10人が本棚に入れています
本棚に追加
「そういえば、笠上さん。風邪の具合はどう?」
私が一人現実逃避をしていると、目の前の好野くんが心配そうにこちらを覗き込んできた。
私はそれにデジャヴを感じながらも、然り気無く距離をとる。
だから、いちいち近付かないでくれ。
私は内心毒づきつつ口を開く。
「大丈夫。それより、どっちでも良いから私を通してくれないかな?」
「ん?あぁ、ごめん!邪魔だったよね。」
私がジトリとした目で好野君を見上げると、好野君は慌てたように横に逸れて私に道を譲った。
後ろで風見君が「ねぇ!俺も混ぜてよーー」等とほざいているが、無視だ無視。
私は早足で反対側のドアに回って教室へと入り、自分の席へと着いた。
そして、息をつくと入り口の方から男子たちの声が聞こえてくる。
「お前ら氷の女にちょっかいかけてなにやってんのー?」
そうおどけたように言う男子生徒に、好野君が珍しく、眉間に皺を寄せた。
「氷の女?」
「別名雪女。笠上ってスゲー無愛想で無表情で冷たい性格じゃん。だから、ついたアダ名が氷の女。又は雪女。」
聞き返す好野君の表情に気付いていないのか、男子生徒は氷の女の由来を実に愉快そうに語った。
すると更に珍しいことに、好野君が眉をつり上げる。
「何だよそれ」
「なっ、何で怒ってんだ!?」
好野君の固く怒りの籠った声に、驚いて動揺する男子生徒。
好野君が怒るところなんて初めて見たのか、周囲にも動揺が走った。
しかし、好野君はそんな事は気にも留めず、険しい顔のまま、その男子生徒に好野君は詰め寄る。

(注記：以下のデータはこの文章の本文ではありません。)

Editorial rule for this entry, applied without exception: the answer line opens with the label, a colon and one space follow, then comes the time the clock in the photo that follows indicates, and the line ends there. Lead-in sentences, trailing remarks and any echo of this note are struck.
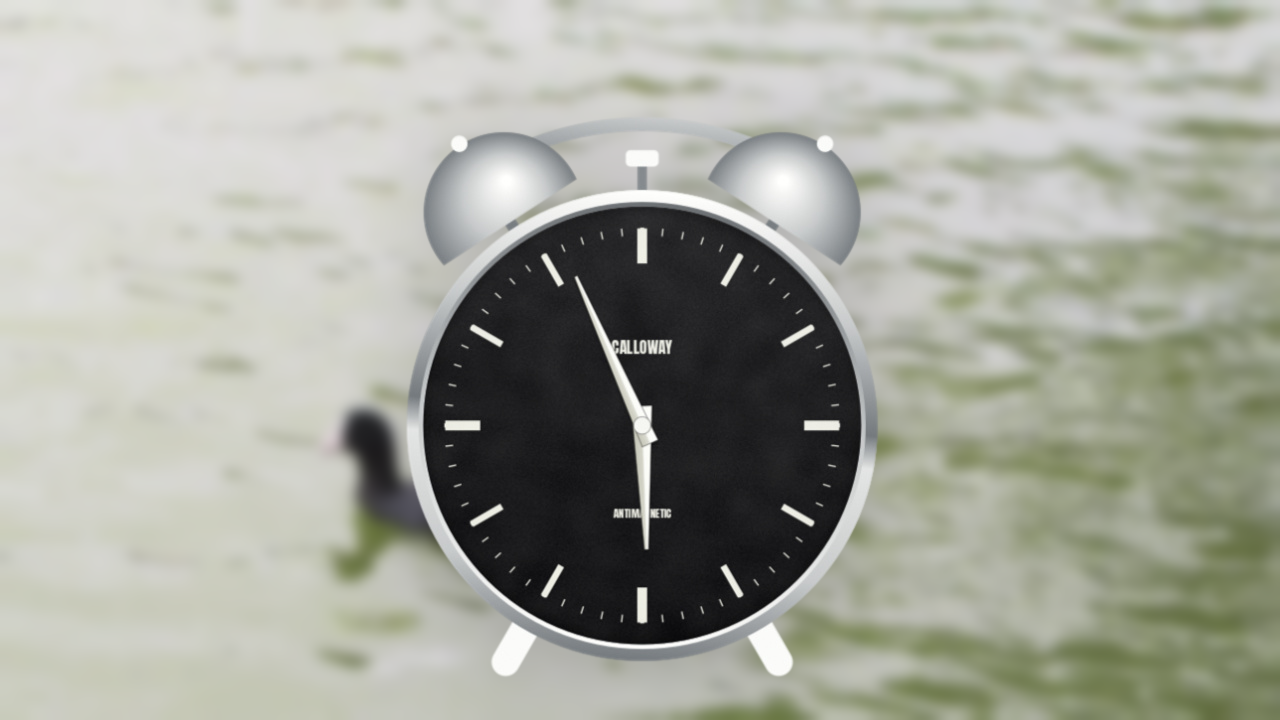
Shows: 5:56
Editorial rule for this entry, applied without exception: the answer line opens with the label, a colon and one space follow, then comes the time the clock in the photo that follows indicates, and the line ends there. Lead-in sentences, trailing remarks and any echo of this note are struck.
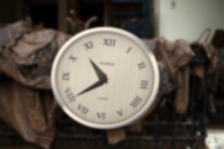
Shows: 10:39
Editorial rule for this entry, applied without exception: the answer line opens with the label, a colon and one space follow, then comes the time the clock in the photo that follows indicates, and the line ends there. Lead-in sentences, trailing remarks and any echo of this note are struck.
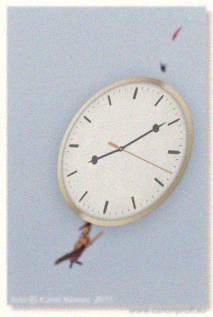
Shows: 8:09:18
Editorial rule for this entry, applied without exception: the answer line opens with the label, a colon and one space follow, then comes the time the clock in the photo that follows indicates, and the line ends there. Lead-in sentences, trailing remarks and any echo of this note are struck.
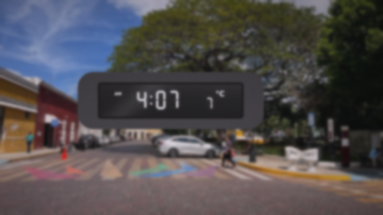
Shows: 4:07
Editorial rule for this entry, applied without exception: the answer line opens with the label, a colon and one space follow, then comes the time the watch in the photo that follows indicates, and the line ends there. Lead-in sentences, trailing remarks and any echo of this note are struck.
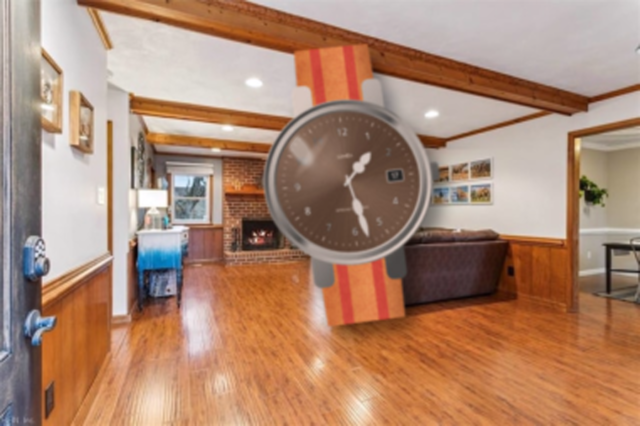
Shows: 1:28
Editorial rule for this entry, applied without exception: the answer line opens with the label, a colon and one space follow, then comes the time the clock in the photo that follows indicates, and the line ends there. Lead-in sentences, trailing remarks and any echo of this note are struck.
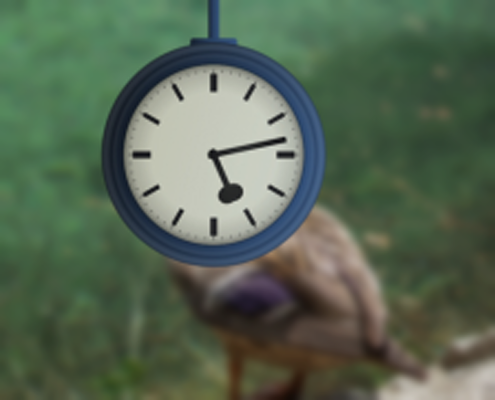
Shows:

「笠上さんはそんなこと言われるような人間じゃない。」
「いや、俺に言われても!大体、言い出しっぺは俺じゃねーよ!」
好野君が怒っている事に酷く動揺し、怯えた男子生徒は堪らず声を上げた。
そんな男子生徒を眺めながら私は思う。
まぁ、気持ちはわからないでもないが口は災いの元と言うし、自業自得というやつだ。
というより、日頃怒らない人間が怒ると怖いというのは、どうやら都市伝説では無かったらしい。
現在、好野君からは言葉では言い表せないような、何か恐ろしげなオーラが漂っている。
そんなオーラに当てられた私は、その怒りを直接向けられているわけでもないのに、背筋が寒くなった。
そして、更に思った。
あの男子生徒には、最早合掌する他ない。
私は心の中で彼に手を合わせた。
最初のコメントを投稿しよう!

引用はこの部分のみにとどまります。